Beyond the exhibitions currently slated for the next year at 516 Arts, Pablo has a critical eye toward environmental justice. She has an increasingly growing interest in the fraught relationship between Los Alamos National Laboratory and the surrounding Pueblo communities. She notes that LANL employees have tapped into the artisan markets of the Santa Clara and San Ildefonso pueblos, but though there is economic support and exchange, the lasting negative effects of nuclear waste and uranium extraction diminishes those peoples qualities of life.
For certain professional development workshops, she’s lined up organizational partnerships with Albuquerque’s Indian Pueblo Cultural Center. She’s most excited about including and working with the “cultural knowledge carriers” who will share their wisdom with the public through free, hands-on classes such as an upcoming mycelium workshop with Beata Tsosie-Peña (Santa Clara Pueblo). Ultimately, the rich combination of exhibitions and public programs organized by Pablo will serve the community by giving space and visibility to the cultures that give profound vibrancy to this place.

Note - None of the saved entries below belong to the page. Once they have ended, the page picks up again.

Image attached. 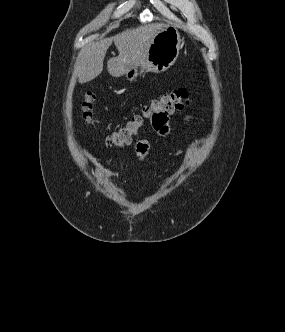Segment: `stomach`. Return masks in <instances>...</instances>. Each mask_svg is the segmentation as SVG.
Returning a JSON list of instances; mask_svg holds the SVG:
<instances>
[{"label":"stomach","instance_id":"0dacf381","mask_svg":"<svg viewBox=\"0 0 285 332\" xmlns=\"http://www.w3.org/2000/svg\"><path fill=\"white\" fill-rule=\"evenodd\" d=\"M182 47L179 31L175 27L167 26L153 39L148 55L141 65L142 71L161 73L169 69L177 60ZM138 76L137 67L126 73V79L133 81Z\"/></svg>","mask_w":285,"mask_h":332}]
</instances>
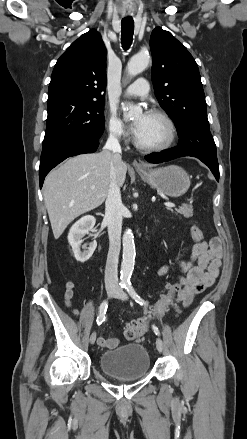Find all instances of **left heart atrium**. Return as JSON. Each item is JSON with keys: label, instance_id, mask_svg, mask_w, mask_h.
I'll return each instance as SVG.
<instances>
[{"label": "left heart atrium", "instance_id": "39dd6f15", "mask_svg": "<svg viewBox=\"0 0 247 439\" xmlns=\"http://www.w3.org/2000/svg\"><path fill=\"white\" fill-rule=\"evenodd\" d=\"M144 118H145V116H142L141 119L136 121L134 123V125L132 126V130H133V133L135 134V136H138V134L140 133L142 126H143Z\"/></svg>", "mask_w": 247, "mask_h": 439}]
</instances>
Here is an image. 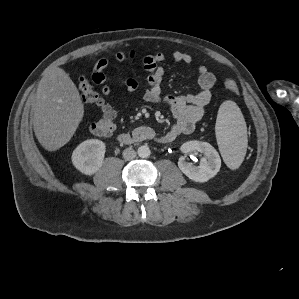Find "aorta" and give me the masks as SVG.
Returning a JSON list of instances; mask_svg holds the SVG:
<instances>
[{
  "label": "aorta",
  "instance_id": "1",
  "mask_svg": "<svg viewBox=\"0 0 299 299\" xmlns=\"http://www.w3.org/2000/svg\"><path fill=\"white\" fill-rule=\"evenodd\" d=\"M137 153L139 157L147 158L150 156V149L147 145H143L138 148Z\"/></svg>",
  "mask_w": 299,
  "mask_h": 299
}]
</instances>
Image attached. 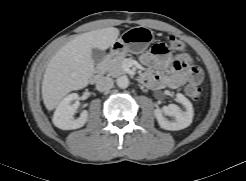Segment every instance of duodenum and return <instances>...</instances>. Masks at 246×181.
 <instances>
[{
  "instance_id": "410a0bca",
  "label": "duodenum",
  "mask_w": 246,
  "mask_h": 181,
  "mask_svg": "<svg viewBox=\"0 0 246 181\" xmlns=\"http://www.w3.org/2000/svg\"><path fill=\"white\" fill-rule=\"evenodd\" d=\"M112 55H113V50L109 51V52L106 54L105 59L111 57ZM101 77H102V72H101V69L98 68V69H96V70L92 73V75H91V77H90V80H91L92 82H98V81H100Z\"/></svg>"
}]
</instances>
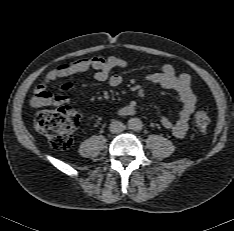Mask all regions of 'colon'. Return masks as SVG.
Segmentation results:
<instances>
[{"label": "colon", "mask_w": 234, "mask_h": 231, "mask_svg": "<svg viewBox=\"0 0 234 231\" xmlns=\"http://www.w3.org/2000/svg\"><path fill=\"white\" fill-rule=\"evenodd\" d=\"M79 123V114L70 107L42 110L34 117L36 130L45 135L51 146L57 150H65L70 147L72 133ZM194 123L197 130L204 133L211 124V117L206 110L200 109L194 115Z\"/></svg>", "instance_id": "1"}]
</instances>
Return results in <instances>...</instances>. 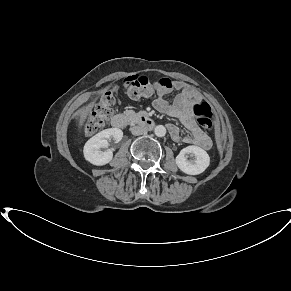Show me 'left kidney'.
Instances as JSON below:
<instances>
[{
    "instance_id": "1",
    "label": "left kidney",
    "mask_w": 291,
    "mask_h": 291,
    "mask_svg": "<svg viewBox=\"0 0 291 291\" xmlns=\"http://www.w3.org/2000/svg\"><path fill=\"white\" fill-rule=\"evenodd\" d=\"M188 154H192L195 159L188 160ZM175 161L178 168L182 172L188 175H198L208 168L210 164V157L202 148L191 145L182 149L177 155Z\"/></svg>"
}]
</instances>
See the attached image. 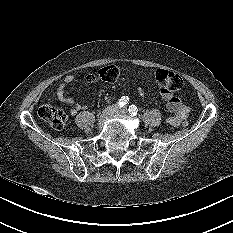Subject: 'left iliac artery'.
<instances>
[{
  "label": "left iliac artery",
  "instance_id": "obj_1",
  "mask_svg": "<svg viewBox=\"0 0 233 233\" xmlns=\"http://www.w3.org/2000/svg\"><path fill=\"white\" fill-rule=\"evenodd\" d=\"M128 111H129V114L131 116H136L137 112H138V109H137V107L135 105H131V106H129Z\"/></svg>",
  "mask_w": 233,
  "mask_h": 233
}]
</instances>
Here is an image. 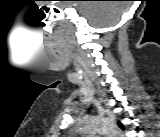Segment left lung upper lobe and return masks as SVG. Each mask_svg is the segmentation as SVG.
Segmentation results:
<instances>
[{
  "instance_id": "obj_1",
  "label": "left lung upper lobe",
  "mask_w": 160,
  "mask_h": 137,
  "mask_svg": "<svg viewBox=\"0 0 160 137\" xmlns=\"http://www.w3.org/2000/svg\"><path fill=\"white\" fill-rule=\"evenodd\" d=\"M119 126H120L121 128H123V126H122V124H121V123H119Z\"/></svg>"
}]
</instances>
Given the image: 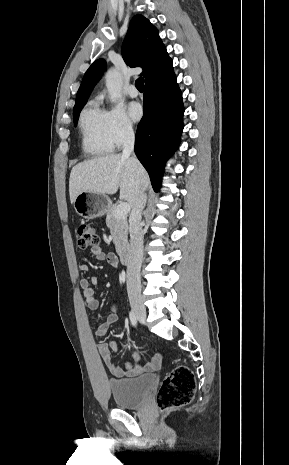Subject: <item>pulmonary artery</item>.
<instances>
[{
	"label": "pulmonary artery",
	"instance_id": "obj_1",
	"mask_svg": "<svg viewBox=\"0 0 289 465\" xmlns=\"http://www.w3.org/2000/svg\"><path fill=\"white\" fill-rule=\"evenodd\" d=\"M128 94L130 97L135 98L138 96L139 92L134 85L128 87Z\"/></svg>",
	"mask_w": 289,
	"mask_h": 465
}]
</instances>
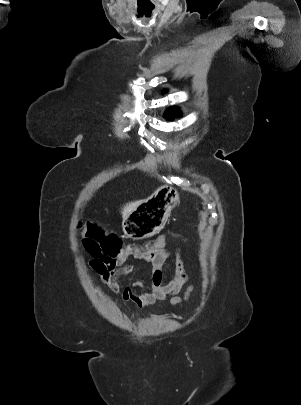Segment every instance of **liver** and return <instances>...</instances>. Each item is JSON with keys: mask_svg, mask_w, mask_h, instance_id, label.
<instances>
[{"mask_svg": "<svg viewBox=\"0 0 301 405\" xmlns=\"http://www.w3.org/2000/svg\"><path fill=\"white\" fill-rule=\"evenodd\" d=\"M143 201H135L128 203L122 209V217L125 219L132 211H134Z\"/></svg>", "mask_w": 301, "mask_h": 405, "instance_id": "6515ba94", "label": "liver"}]
</instances>
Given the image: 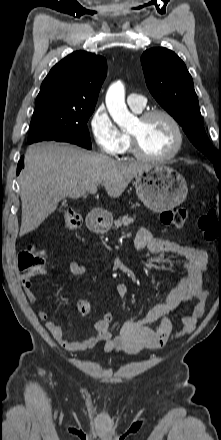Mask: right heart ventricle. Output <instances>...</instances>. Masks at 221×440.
<instances>
[{"label": "right heart ventricle", "mask_w": 221, "mask_h": 440, "mask_svg": "<svg viewBox=\"0 0 221 440\" xmlns=\"http://www.w3.org/2000/svg\"><path fill=\"white\" fill-rule=\"evenodd\" d=\"M133 111L140 112V111H137L135 109H133ZM125 136L127 138V145H126L125 150L123 152H126V151H128L130 149V139H129V137L127 135H125Z\"/></svg>", "instance_id": "obj_1"}]
</instances>
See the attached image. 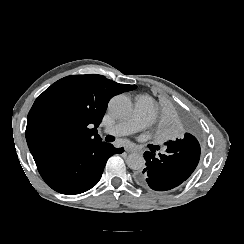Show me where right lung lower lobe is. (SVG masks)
<instances>
[{
    "mask_svg": "<svg viewBox=\"0 0 244 244\" xmlns=\"http://www.w3.org/2000/svg\"><path fill=\"white\" fill-rule=\"evenodd\" d=\"M102 140L33 155L40 175L55 191L74 195L94 187L110 156L122 153Z\"/></svg>",
    "mask_w": 244,
    "mask_h": 244,
    "instance_id": "right-lung-lower-lobe-1",
    "label": "right lung lower lobe"
}]
</instances>
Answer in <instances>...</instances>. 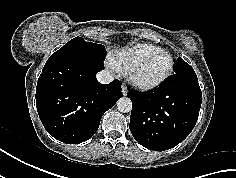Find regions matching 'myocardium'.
Wrapping results in <instances>:
<instances>
[{
	"label": "myocardium",
	"instance_id": "myocardium-1",
	"mask_svg": "<svg viewBox=\"0 0 236 178\" xmlns=\"http://www.w3.org/2000/svg\"><path fill=\"white\" fill-rule=\"evenodd\" d=\"M160 55H167L170 59V64H169L167 71L159 79H157L155 81H145V80L141 79L138 76V73H139L140 69L142 68V66L147 61H149L157 56H160ZM173 67H174V59H173L172 55L169 52L162 50V51L152 53V54L142 58L141 60L136 62L128 70V72L126 74H127L128 81L136 88H138L140 90H151V89H155V88L159 87L160 85H162L171 76L172 71H173Z\"/></svg>",
	"mask_w": 236,
	"mask_h": 178
}]
</instances>
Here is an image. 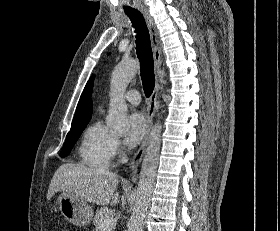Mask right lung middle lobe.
I'll return each instance as SVG.
<instances>
[{
  "mask_svg": "<svg viewBox=\"0 0 280 231\" xmlns=\"http://www.w3.org/2000/svg\"><path fill=\"white\" fill-rule=\"evenodd\" d=\"M87 124L88 123L71 128V130L67 134L62 152L60 154L61 158H64L70 154L71 149L73 148L74 144L76 143L77 139L80 137L82 131L85 129Z\"/></svg>",
  "mask_w": 280,
  "mask_h": 231,
  "instance_id": "dd1d6c3e",
  "label": "right lung middle lobe"
}]
</instances>
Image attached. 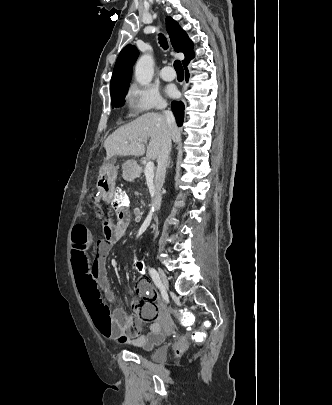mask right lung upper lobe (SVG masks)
Returning a JSON list of instances; mask_svg holds the SVG:
<instances>
[{"label": "right lung upper lobe", "mask_w": 332, "mask_h": 405, "mask_svg": "<svg viewBox=\"0 0 332 405\" xmlns=\"http://www.w3.org/2000/svg\"><path fill=\"white\" fill-rule=\"evenodd\" d=\"M166 29L174 50L176 52H182L185 55L183 65L188 63L194 57L192 41L189 39L186 32L183 31L178 23L171 17H166ZM138 54L137 48L132 45H127L122 49L115 63L110 85L111 89L120 83L131 80L132 66Z\"/></svg>", "instance_id": "cb5924a9"}]
</instances>
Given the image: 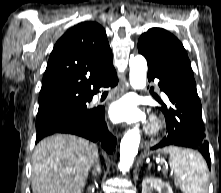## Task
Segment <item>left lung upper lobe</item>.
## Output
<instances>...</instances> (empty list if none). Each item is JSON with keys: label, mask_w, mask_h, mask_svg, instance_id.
Here are the masks:
<instances>
[{"label": "left lung upper lobe", "mask_w": 221, "mask_h": 193, "mask_svg": "<svg viewBox=\"0 0 221 193\" xmlns=\"http://www.w3.org/2000/svg\"><path fill=\"white\" fill-rule=\"evenodd\" d=\"M138 50L157 63L192 70L182 43L162 28H151L142 34Z\"/></svg>", "instance_id": "5c2ea615"}]
</instances>
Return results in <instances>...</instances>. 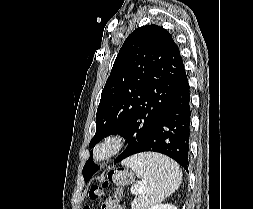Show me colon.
Segmentation results:
<instances>
[{"label": "colon", "instance_id": "obj_1", "mask_svg": "<svg viewBox=\"0 0 253 209\" xmlns=\"http://www.w3.org/2000/svg\"><path fill=\"white\" fill-rule=\"evenodd\" d=\"M133 179V175L128 170H117L108 174V180L102 186H92L89 190V196L92 200H98L102 195V187L107 183H114L118 186V190L113 197L103 202L100 209H118L117 200L120 196V189L128 185ZM83 209H92L90 206H85Z\"/></svg>", "mask_w": 253, "mask_h": 209}]
</instances>
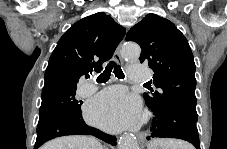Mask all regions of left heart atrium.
I'll use <instances>...</instances> for the list:
<instances>
[{
    "instance_id": "obj_1",
    "label": "left heart atrium",
    "mask_w": 227,
    "mask_h": 149,
    "mask_svg": "<svg viewBox=\"0 0 227 149\" xmlns=\"http://www.w3.org/2000/svg\"><path fill=\"white\" fill-rule=\"evenodd\" d=\"M140 114V104L121 87H110L89 104L87 119L108 130L119 131L133 125Z\"/></svg>"
}]
</instances>
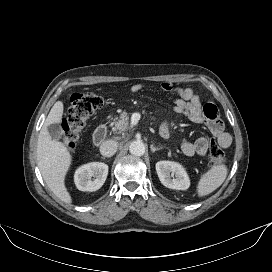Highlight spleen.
Segmentation results:
<instances>
[{
    "label": "spleen",
    "mask_w": 272,
    "mask_h": 272,
    "mask_svg": "<svg viewBox=\"0 0 272 272\" xmlns=\"http://www.w3.org/2000/svg\"><path fill=\"white\" fill-rule=\"evenodd\" d=\"M227 174L228 169L224 164H218L211 167V169L201 176L198 182V196L203 197L215 191L225 181Z\"/></svg>",
    "instance_id": "1"
}]
</instances>
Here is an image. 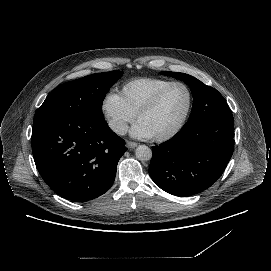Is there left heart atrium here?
Here are the masks:
<instances>
[{"label": "left heart atrium", "mask_w": 271, "mask_h": 271, "mask_svg": "<svg viewBox=\"0 0 271 271\" xmlns=\"http://www.w3.org/2000/svg\"><path fill=\"white\" fill-rule=\"evenodd\" d=\"M131 135L135 139H147L151 137L144 124L140 121L136 123L131 129Z\"/></svg>", "instance_id": "obj_1"}]
</instances>
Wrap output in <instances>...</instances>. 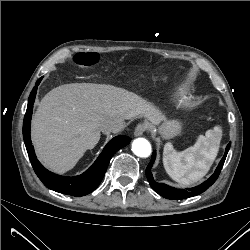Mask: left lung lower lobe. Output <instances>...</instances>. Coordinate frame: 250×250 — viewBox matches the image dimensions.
I'll return each instance as SVG.
<instances>
[{"instance_id": "left-lung-lower-lobe-1", "label": "left lung lower lobe", "mask_w": 250, "mask_h": 250, "mask_svg": "<svg viewBox=\"0 0 250 250\" xmlns=\"http://www.w3.org/2000/svg\"><path fill=\"white\" fill-rule=\"evenodd\" d=\"M230 145H231V142L227 145L226 150H225V154H224L223 158L221 159L219 165L217 166L214 174L207 181L202 183L201 185L196 186L194 188H189L187 190L173 188V187H170L166 184L157 183L154 181L152 173H151V167H152L154 160H155V157H156V153L154 151L153 155H152V159H151L149 165L147 166L146 172H145L147 179L149 181V184L151 185V187L153 188L154 191H156L158 194H160L161 196H163L164 198H167V199L179 200V199H184V198H189V197L199 195V194L203 193L205 190H207L217 180V178L220 174V171L223 167V164L225 162Z\"/></svg>"}]
</instances>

Pablo is also developing more public programs that create career accessibility for Indigenous artists. The art world is an intimidating force and she’s observed that so many Indigenous creatives think that they may not have what it takes to make it as working artists. But Pablo believes that all it entails is someone acknowledging talent and potential to bridge the gap.
“I’m hoping to create accessibility to the many people who believe that they aren’t capable of a career in the arts, like I did,” says Pablo. “I didn’t fully immerse myself in the arts until later in life because I didn’t feel I was of the caliber of a museum artist, but I’ve had a lot of support along the way.”